▶ _Exercise brief_:
Word for word, repeat each of the records below.

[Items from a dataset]

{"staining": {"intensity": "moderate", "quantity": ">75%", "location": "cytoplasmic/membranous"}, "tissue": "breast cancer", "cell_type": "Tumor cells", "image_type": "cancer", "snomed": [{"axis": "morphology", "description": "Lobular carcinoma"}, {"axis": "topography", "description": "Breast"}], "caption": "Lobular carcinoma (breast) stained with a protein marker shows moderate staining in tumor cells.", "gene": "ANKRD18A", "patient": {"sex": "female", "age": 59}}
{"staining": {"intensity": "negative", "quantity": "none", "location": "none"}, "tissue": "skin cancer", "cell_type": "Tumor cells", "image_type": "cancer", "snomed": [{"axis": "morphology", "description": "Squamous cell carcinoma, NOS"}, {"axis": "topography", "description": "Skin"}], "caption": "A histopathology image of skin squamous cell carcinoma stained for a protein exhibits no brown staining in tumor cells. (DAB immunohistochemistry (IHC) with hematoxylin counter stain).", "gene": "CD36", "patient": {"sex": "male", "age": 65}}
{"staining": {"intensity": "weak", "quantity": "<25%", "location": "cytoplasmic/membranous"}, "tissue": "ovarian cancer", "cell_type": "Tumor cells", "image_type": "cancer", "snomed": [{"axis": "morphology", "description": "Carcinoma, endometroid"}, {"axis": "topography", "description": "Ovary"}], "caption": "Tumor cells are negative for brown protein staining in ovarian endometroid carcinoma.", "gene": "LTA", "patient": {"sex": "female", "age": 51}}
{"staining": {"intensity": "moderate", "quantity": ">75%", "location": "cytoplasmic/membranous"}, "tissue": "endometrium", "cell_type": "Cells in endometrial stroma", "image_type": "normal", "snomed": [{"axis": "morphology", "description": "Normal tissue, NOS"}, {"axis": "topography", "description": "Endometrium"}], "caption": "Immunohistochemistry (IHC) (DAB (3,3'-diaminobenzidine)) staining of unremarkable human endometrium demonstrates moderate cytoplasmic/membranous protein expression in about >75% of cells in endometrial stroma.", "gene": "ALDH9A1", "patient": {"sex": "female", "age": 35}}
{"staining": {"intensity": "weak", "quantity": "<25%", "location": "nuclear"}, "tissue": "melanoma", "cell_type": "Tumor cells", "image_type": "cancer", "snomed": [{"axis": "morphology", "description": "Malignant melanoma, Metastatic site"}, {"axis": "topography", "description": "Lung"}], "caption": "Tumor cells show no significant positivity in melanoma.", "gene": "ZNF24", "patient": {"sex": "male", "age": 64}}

▶ _Answer area_:
{"staining": {"intensity": "moderate", "quantity": ">75%", "location": "cytoplasmic/membranous"}, "tissue": "breast cancer", "cell_type": "Tumor cells", "image_type": "cancer", "snomed": [{"axis": "morphology", "description": "Lobular carcinoma"}, {"axis": "topography", "description": "Breast"}], "caption": "Lobular carcinoma (breast) stained with a protein marker shows moderate staining in tumor cells.", "gene": "ANKRD18A", "patient": {"sex": "female", "age": 59}}
{"staining": {"intensity": "negative", "quantity": "none", "location": "none"}, "tissue": "skin cancer", "cell_type": "Tumor cells", "image_type": "cancer", "snomed": [{"axis": "morphology", "description": "Squamous cell carcinoma, NOS"}, {"axis": "topography", "description": "Skin"}], "caption": "A histopathology image of skin squamous cell carcinoma stained for a protein exhibits no brown staining in tumor cells. (DAB immunohistochemistry (IHC) with hematoxylin counter stain).", "gene": "CD36", "patient": {"sex": "male", "age": 65}}
{"staining": {"intensity": "weak", "quantity": "<25%", "location": "cytoplasmic/membranous"}, "tissue": "ovarian cancer", "cell_type": "Tumor cells", "image_type": "cancer", "snomed": [{"axis": "morphology", "description": "Carcinoma, endometroid"}, {"axis": "topography", "description": "Ovary"}], "caption": "Tumor cells are negative for brown protein staining in ovarian endometroid carcinoma.", "gene": "LTA", "patient": {"sex": "female", "age": 51}}
{"staining": {"intensity": "moderate", "quantity": ">75%", "location": "cytoplasmic/membranous"}, "tissue": "endometrium", "cell_type": "Cells in endometrial stroma", "image_type": "normal", "snomed": [{"axis": "morphology", "description": "Normal tissue, NOS"}, {"axis": "topography", "description": "Endometrium"}], "caption": "Immunohistochemistry (IHC) (DAB (3,3'-diaminobenzidine)) staining of unremarkable human endometrium demonstrates moderate cytoplasmic/membranous protein expression in about >75% of cells in endometrial stroma.", "gene": "ALDH9A1", "patient": {"sex": "female", "age": 35}}
{"staining": {"intensity": "weak", "quantity": "<25%", "location": "nuclear"}, "tissue": "melanoma", "cell_type": "Tumor cells", "image_type": "cancer", "snomed": [{"axis": "morphology", "description": "Malignant melanoma, Metastatic site"}, {"axis": "topography", "description": "Lung"}], "caption": "Tumor cells show no significant positivity in melanoma.", "gene": "ZNF24", "patient": {"sex": "male", "age": 64}}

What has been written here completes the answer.